En
la semana que se conmemora el XXX aniversario de la muerte de JL Borges, se me
acaba de ocurrir una cosa: que para los hispanohablantes, junio debería ser el
mes de la B de Borges, uno de los más grandes escritores en nuestra lengua
¿común?, el español. No lo digo yo, lo dice el gran L.A. de Cuenca:
"Borges es comparable a figuras tan señeras como Cervantes, Lope,
Calderón, Quevedo, Galdós, Valle-Inclán y Juan Ramón Jiménez", a los que
yo añadiría algunos más: Gómez de la Serna, Cela y Umbral. Es tan rotundamente
bella, tan bellamente profunda su prosa,
que, del mismo modo que los estudiantes ingleses aprenden desde niños a recitar
textos de Shakespeare, nuestros escolares deberían aprender de memoria párrafos
de Borges, mayormente del Aleph, para que la mollera se les fuera acostumbrando
al buen gusto por la creación literaria, por "la belleza del texto"

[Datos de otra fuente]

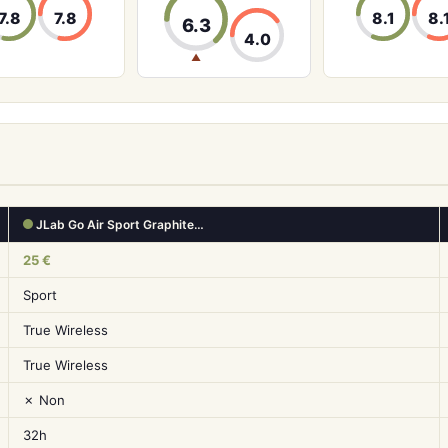
7.8
7.8
8.1
8.
6.3
4.0
▲
JLab Go Air Sport Graphite…
25 €
Sport
True Wireless
True Wireless
✗ Non
32h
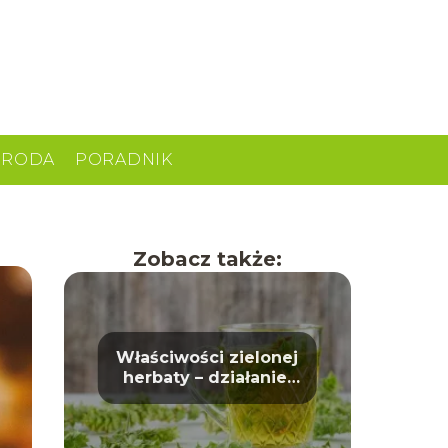
URODA
PORADNIK
Zobacz także:
Właściwości zielonej
herbaty – działanie,
korzyści i wpływ na
zdrowie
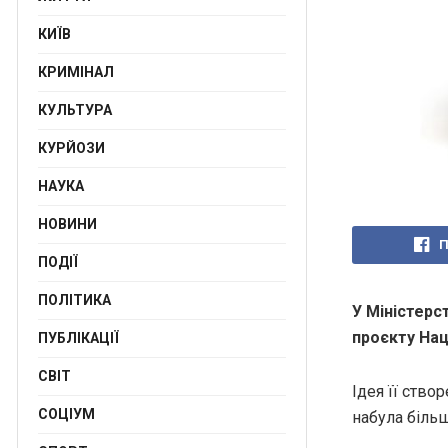
КИЇВ
КРИМІНАЛ
КУЛЬТУРА
КУРЙОЗИ
НАУКА
НОВИНИ
П
ПОДІЇ
ПОЛІТИКА
У Міністерс
проєкту Нац
ПУБЛІКАЦІЇ
СВІТ
Ідея її ство
СОЦІУМ
набула більш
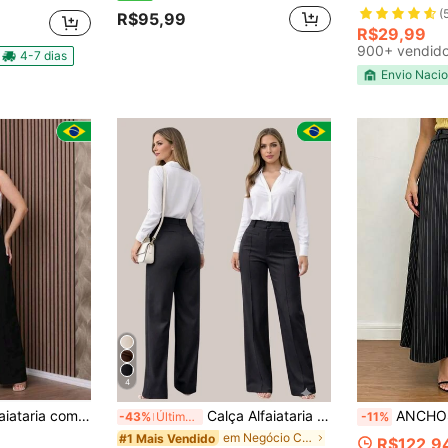
(
R$95,99
R$29,99
900+ vendid
4-7 dias
Envio Nacio
4
taria com Cinto
Calça Alfaiataria Pantalona Bolsos Moda Inverno 2026
ANCHOSE Saia A-Line Listrada em Preto e Branco para Mulh
-43%
Últimos 2 dias
-11%
em Negócio Calças casuais femininas
#1 Mais Vendido
R$122,9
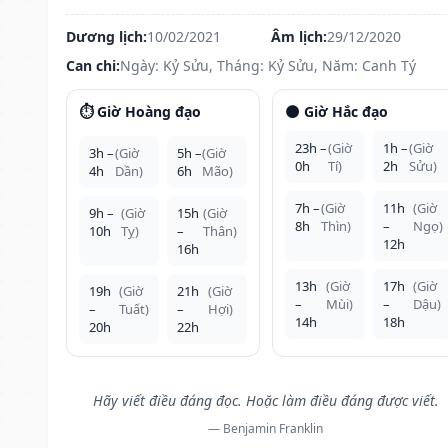
Dương lịch:
10/02/2021
Âm lịch:
29/12/2020
Can chi:
Ngày: Kỷ Sửu, Tháng: Kỷ Sửu, Năm: Canh Tý
⏱️ Giờ Hoàng đạo
🌑 Giờ Hắc đạo
23h –
(Giờ
1h –
(Giờ
3h –
(Giờ
5h –
(Giờ
0h
Tí)
2h
Sửu)
4h
Dần)
6h
Mão)
7h –
(Giờ
11h
(Giờ
9h –
(Giờ
15h
(Giờ
8h
Thìn)
–
Ngọ)
10h
Tỵ)
–
Thân)
12h
16h
13h
(Giờ
17h
(Giờ
19h
(Giờ
21h
(Giờ
–
Mùi)
–
Dậu)
–
Tuất)
–
Hợi)
14h
18h
20h
22h
Hãy viết điều đáng đọc. Hoặc làm điều đáng được viết.
— Benjamin Franklin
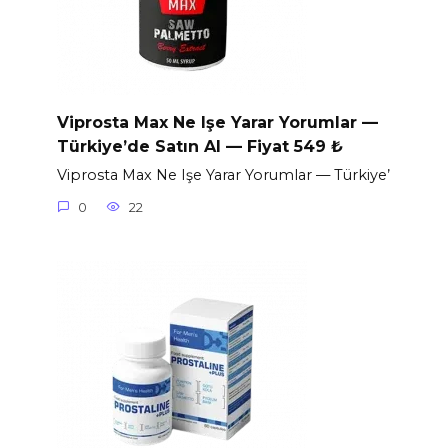
Viprosta Max Ne Işe Yarar Yorumlar —
Türkiye’de Satın Al — Fiyat 549 ₺
Viprosta Max Ne Işe Yarar Yorumlar — Türkiye’
0
22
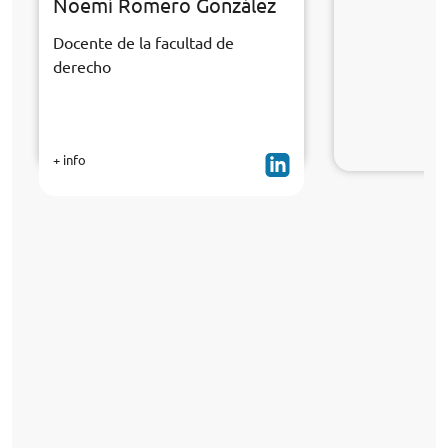
Noemí Romero González
Docente de la facultad de
derecho
+ info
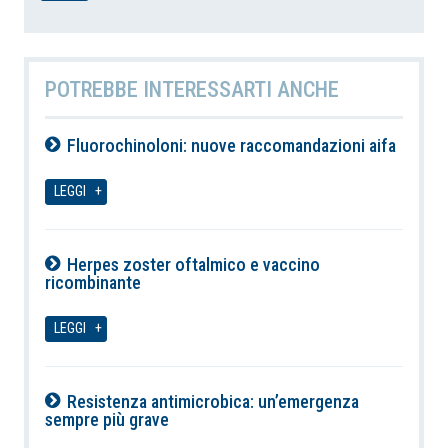
POTREBBE INTERESSARTI ANCHE
Fluorochinoloni: nuove raccomandazioni aifa
10-08-2026
LEGGI
Herpes zoster oftalmico e vaccino
ricombinante
10-08-2026
LEGGI
Resistenza antimicrobica: un’emergenza
sempre più grave
10-08-2026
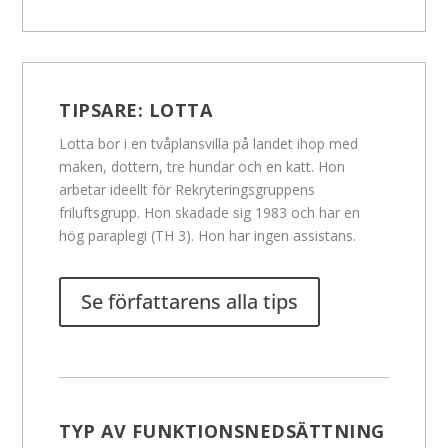
TIPSARE:
LOTTA
Lotta bor i en tvåplansvilla på landet ihop med
maken, dottern, tre hundar och en katt. Hon
arbetar ideellt för Rekryteringsgruppens
friluftsgrupp. Hon skadade sig 1983 och har en
hög paraplegi (TH 3). Hon har ingen assistans.
Se författarens alla tips
TYP AV FUNKTIONSNEDSÄTTNING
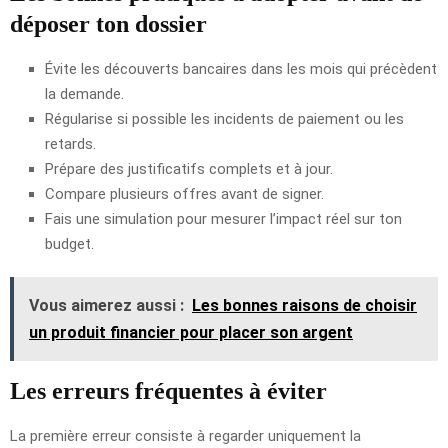
déposer ton dossier
Évite les découverts bancaires dans les mois qui précèdent
la demande.
Régularise si possible les incidents de paiement ou les
retards.
Prépare des justificatifs complets et à jour.
Compare plusieurs offres avant de signer.
Fais une simulation pour mesurer l’impact réel sur ton
budget.
Vous aimerez aussi :
Les bonnes raisons de choisir
un produit financier pour placer son argent
Les erreurs fréquentes à éviter
La première erreur consiste à regarder uniquement la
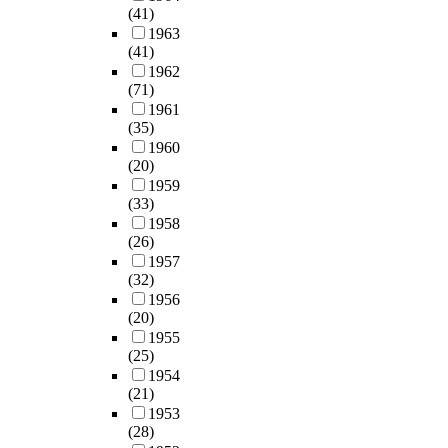
(41)
1963
(41)
1962
(71)
1961
(35)
1960
(20)
1959
(33)
1958
(26)
1957
(32)
1956
(20)
1955
(25)
1954
(21)
1953
(28)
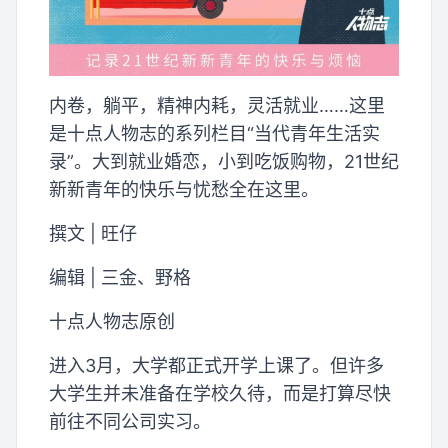
内卷，躺平，精神内耗，灵活就业……这里
是十点人物志的系列栏目“当代青年生活实
录”。大到就业婚恋，小到吃饭购物，21世纪
新新青年的快乐与忧愁全在这里。
撰文 | 旺仔
编辑 | 三金、野格
十点人物志原创
进入3月，大学都正式开学上课了。但许多
大学生并未准备在学校久待，而是打算尽快
前往不同公司实习。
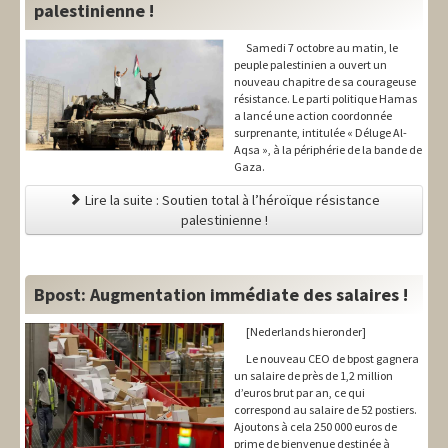
palestinienne !
Samedi 7 octobre au matin, le
peuple palestinien a ouvert un
nouveau chapitre de sa courageuse
résistance. Le parti politique Hamas
a lancé une action coordonnée
surprenante, intitulée « Déluge Al-
Aqsa », à la périphérie de la bande de
Gaza.
Lire la suite : Soutien total à l’héroïque résistance
palestinienne !
Bpost: Augmentation immédiate des salaires !
[Nederlands hieronder]
Le nouveau CEO de bpost gagnera
un salaire de près de 1,2 million
d’euros brut par an, ce qui
correspond au salaire de 52 postiers.
Ajoutons à cela 250 000 euros de
prime de bienvenue destinée à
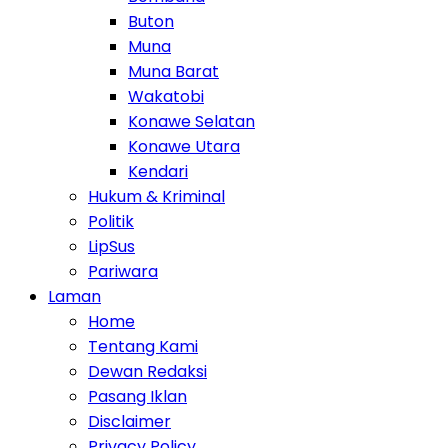
Buton
Muna
Muna Barat
Wakatobi
Konawe Selatan
Konawe Utara
Kendari
Hukum & Kriminal
Politik
LipSus
Pariwara
Laman
Home
Tentang Kami
Dewan Redaksi
Pasang Iklan
Disclaimer
Privacy Policy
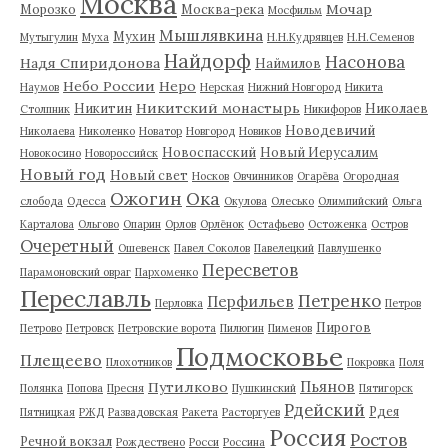
Москва
Мочар
Морозко
Москва-река
Мосфильм
Мышлявкина
Мухин
Мутыгулин
Муха
Н.Н.Кудрявцев
Н.Н.Семенов
Найдорф
Насонова
Надя Спиридонова
Наймилов
Небо России
Неро
Наумов
Нерская
Нижний Новгород
Никита
Никитский монастырь
Никитин
Николаев
Столпник
Никифоров
Новодевичий
Николаева
Николенко
Новатор
Новгород
Новиков
Новоспасский
Новый Иерусалим
Новокосино
Новороссийск
Новый год
Новый свет
Носков
Овчинников
Огарёва
Огородная
Ожогин
Ока
слобода
Одесса
Окулова
Олесько
Олимпийский
Ольга
Карталова
Ольгово
Опарин
Орлов
Орлёнок
Остафьево
Остоженка
Остров
Очеретный
Ошевенск
Павел Соколов
Павелецкий
Павлушенко
Пересветов
Парамоновский овраг
Пархоменко
Переславль
Петренко
Перфильев
Перловка
Петров
Пирогов
Петрово
Петровск
Петровские ворота
Пилюгин
Пименов
Подмосковье
Плещеево
Плохотников
Покровка
Поля
Пьянов
Путилково
Полянка
Попова
Пресня
Пушкинский
Пятигорск
Рдейский
Рдея
Пятницкая
РЖД
Развадовская
Ракета
Расторгуев
Россия
Ростов
Речной вокзал
Рождествено
Росси
Россина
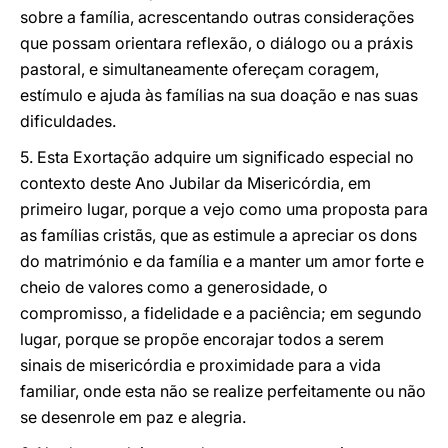
sobre a família, acrescentando outras considerações
que possam orientara reflexão, o diálogo ou a práxis
pastoral, e simultaneamente ofereçam coragem,
estímulo e ajuda às famílias na sua doação e nas suas
dificuldades.
5. Esta Exortação adquire um significado especial no
contexto deste Ano Jubilar da Misericórdia, em
primeiro lugar, porque a vejo como uma proposta para
as famílias cristãs, que as estimule a apreciar os dons
do matrimónio e da família e a manter um amor forte e
cheio de valores como a generosidade, o
compromisso, a fidelidade e a paciência; em segundo
lugar, porque se propõe encorajar todos a serem
sinais de misericórdia e proximidade para a vida
familiar, onde esta não se realize perfeitamente ou não
se desenrole em paz e alegria.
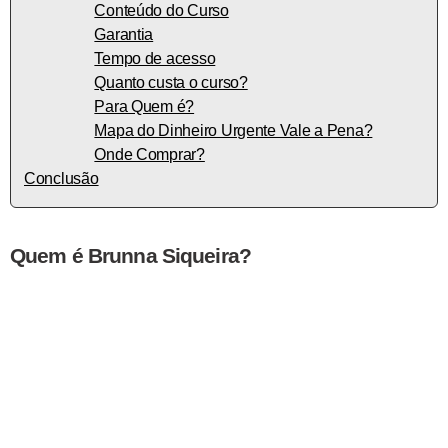
Conteúdo do Curso
Garantia
Tempo de acesso
Quanto custa o curso?
Para Quem é?
Mapa do Dinheiro Urgente Vale a Pena?
Onde Comprar?
Conclusão
Quem é Brunna Siqueira?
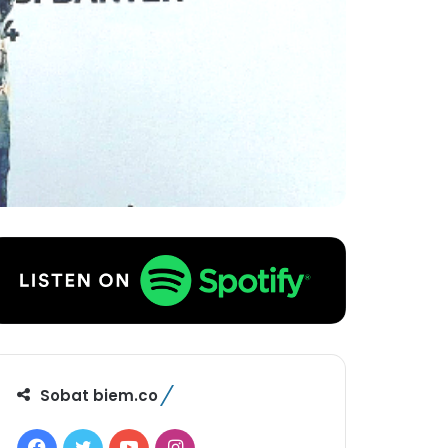
Sobat biem.co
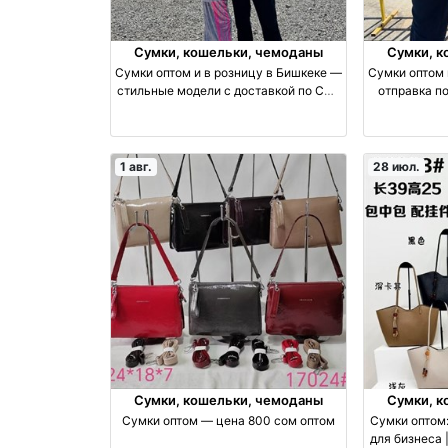
Сумки, кошельки, чемоданы
Сумки, к
Сумки оптом и в розницу в Бишкеке —
Сумки оптом 
стильные модели с доставкой по СНГ
отправка п
оптом производство Киргизия
произ
1 авг.
28 июл.
Сумки, кошельки, чемоданы
Сумки, к
Сумки оптом — цена 800 сом оптом
Сумки оптом
для бизнеса 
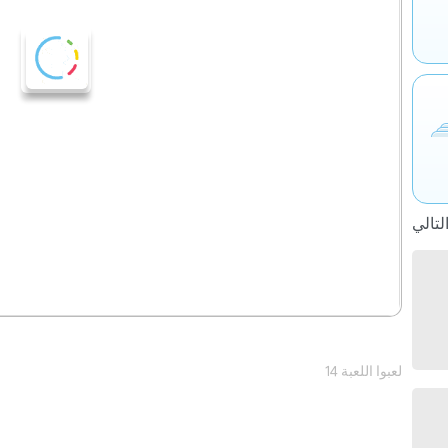
14 لعبوا اللعبة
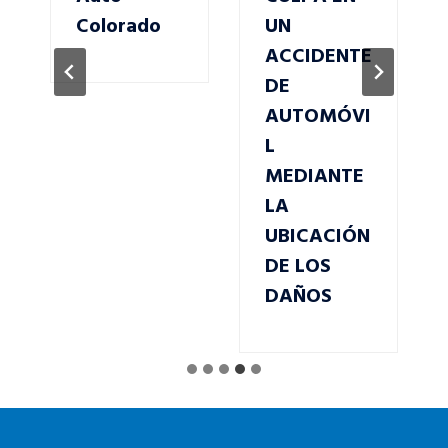
Colorado
UN
ACCIDENTE
DE
AUTOMÓVI
L
MEDIANTE
LA
UBICACIÓN
DE LOS
DAÑOS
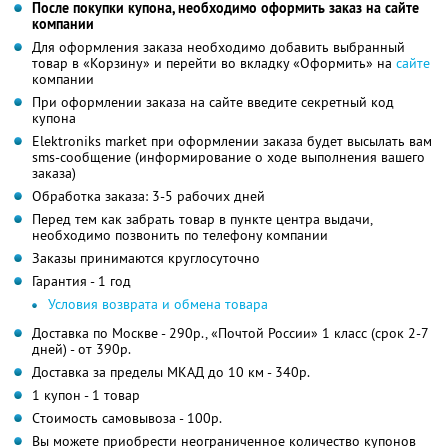
После покупки купона, необходимо оформить заказ на сайте
компании
Для оформления заказа необходимо добавить выбранный
товар в «Корзину» и перейти во вкладку «Оформить» на
сайте
компании
При оформлении заказа на сайте введите секретный код
купона
Elektroniks market при оформлении заказа будет высылать вам
sms-сообщение (информирование о ходе выполнения вашего
заказа)
Обработка заказа: 3-5 рабочих дней
Перед тем как забрать товар в пункте центра выдачи,
необходимо позвонить по телефону компании
Заказы принимаются круглосуточно
Гарантия - 1 год
Условия возврата и обмена товара
Доставка по Москве - 290р., «Почтой России» 1 класс (срок 2-7
дней) - от 390р.
Доставка за пределы МКАД до 10 км - 340р.
1 купон - 1 товар
Cтоимость самовывоза - 100р.
Вы можете приобрести неограниченное количество купонов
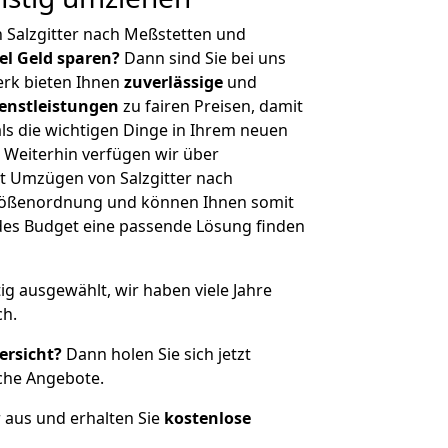
 Salzgitter nach Meßstetten und
iel Geld sparen?
Dann sind Sie bei uns
erk bieten Ihnen
zuverlässige
und
enstleistungen
zu fairen Preisen, damit
als die wichtigen Dinge in Ihrem neuen
eiterhin verfügen wir über
t Umzügen von Salzgitter nach
Größenordnung und können Ihnen somit
edes Budget eine passende Lösung finden
tig ausgewählt, wir haben viele Jahre
ch.
ersicht?
Dann holen Sie sich jetzt
che Angebote.
r aus und erhalten Sie
kostenlose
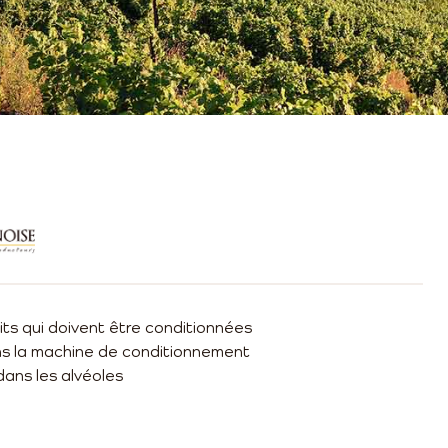
its qui doivent être conditionnées
ns la machine de conditionnement
dans les alvéoles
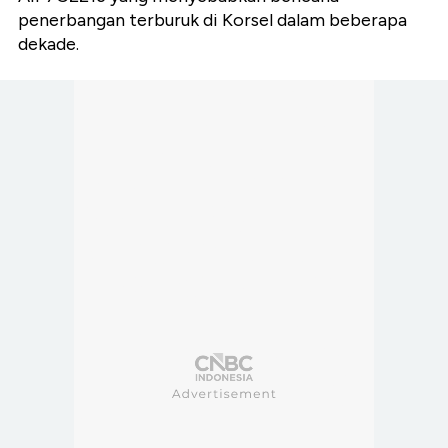
penerbangan terburuk di Korsel dalam beberapa
dekade.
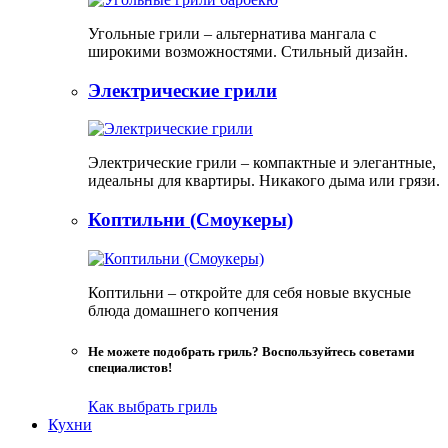
Угольные грили – альтернатива мангала с
широкими возможностями. Стильный дизайн.
Электрические грили
Электрические грили – компактные и элегантные,
идеальны для квартиры. Никакого дыма или грязи.
Коптильни (Смоукеры)
Коптильни – откройте для себя новые вкусные
блюда домашнего копчения
Не можете подобрать гриль? Воспользуйтесь советами
специалистов!
Как выбрать гриль
Кухни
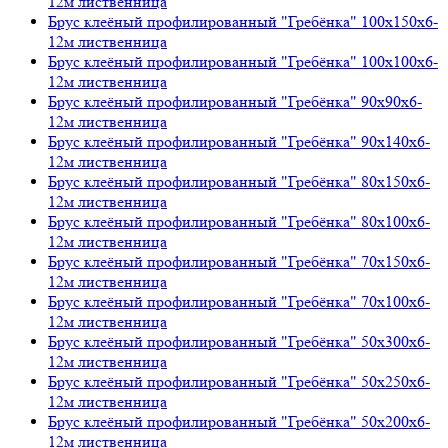
12м лиственница
Брус клеёный профилированный "Гребёнка" 100х150х6-
12м лиственница
Брус клеёный профилированный "Гребёнка" 100х100х6-
12м лиственница
Брус клеёный профилированный "Гребёнка" 90х90х6-
12м лиственница
Брус клеёный профилированный "Гребёнка" 90х140х6-
12м лиственница
Брус клеёный профилированный "Гребёнка" 80х150х6-
12м лиственница
Брус клеёный профилированный "Гребёнка" 80х100х6-
12м лиственница
Брус клеёный профилированный "Гребёнка" 70х150х6-
12м лиственница
Брус клеёный профилированный "Гребёнка" 70х100х6-
12м лиственница
Брус клеёный профилированный "Гребёнка" 50х300х6-
12м лиственница
Брус клеёный профилированный "Гребёнка" 50х250х6-
12м лиственница
Брус клеёный профилированный "Гребёнка" 50х200х6-
12м лиственница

que dijera Roland Barthes, o "la calidad de página", de Julián
Marías. Por eso, cada vez que me viene a las mientes que en España, lo que se
dice España, por culpa de algunos políticos demenciados de nacionalismo, esa
miserable fuente de odios, hay regiones donde los niños de hoy no podrán en el
futuro leer a Borges en su magia original, se me ocurren cosas que no se pueden
decir aquí. Intenciones me dan de presentar una denuncia ante el Tribunal de
Estrasburgo por delito de lesa humanidad, el mismo que acaba de fallar en favor
de un valiente/influyente periodista, Jiménez Losantos, poniendo de paso a caer
de un burro a España en lo que a respeto a la
libertad de expresión respecta. ¿Leer a
Borges traducido? Imposible trasladar sus esculturas léxicas. Las
traducciones son siempre un mal menor, a veces un mal mayor: yo nunca podré
leer, ay, el Ulises de Joyce: las dos versiones que tengo son para asesinar a
los traductores.
Borges fue muy listo, pero fue incapaz de
prever algo muy importante: que el mes de su muerte coincidiría en años
alternos con ciertos eventos de relevancia universal, a juzgar por el
espacio/tiempo einsteniano que le dedican los medios y la pasión de millones de
aficionados, a saber: el Mundial por un lado; la Eurocopa y la Copa América dos
años después. Aunque bien pensado, Borges tuvo más suerte que otro grande de la
prosa, Umbral, que va y se muere el mismo día que un jugador del Sevilla. A
quién se le ocurre.
He
dicho acontecimientos de relevancia universal y he dicho bien. Grande ha de ser
su importancia, vive el cielo, pues que, aunque se trata de algo muy simple:
veintidós muchachos, once por bando, corriendo como posesos tras una pelota en
un corral (mi tío Félix dixit), con el desmedido afán de introducirla en la
portería del contrario, cada enfrentamiento es previamente solemnizado a los
acordes de los respectivos himnos nacionales, que sólo faltan las salvas de
ordenanza. Visto lo visto, pareciera como si el asunto estuviese siendo
utilizado como sucedáneo de aquella frivolidad que dijera el prusiano
Clausevitz: "la guerra es la continuación de la diplomacia por otros
medios".
En
fin, que este año, en lugar de la B de Borges, toca la b de balón. Esperemos
que el junio que viene sea otra cosa. Sin himnos, aunque sea.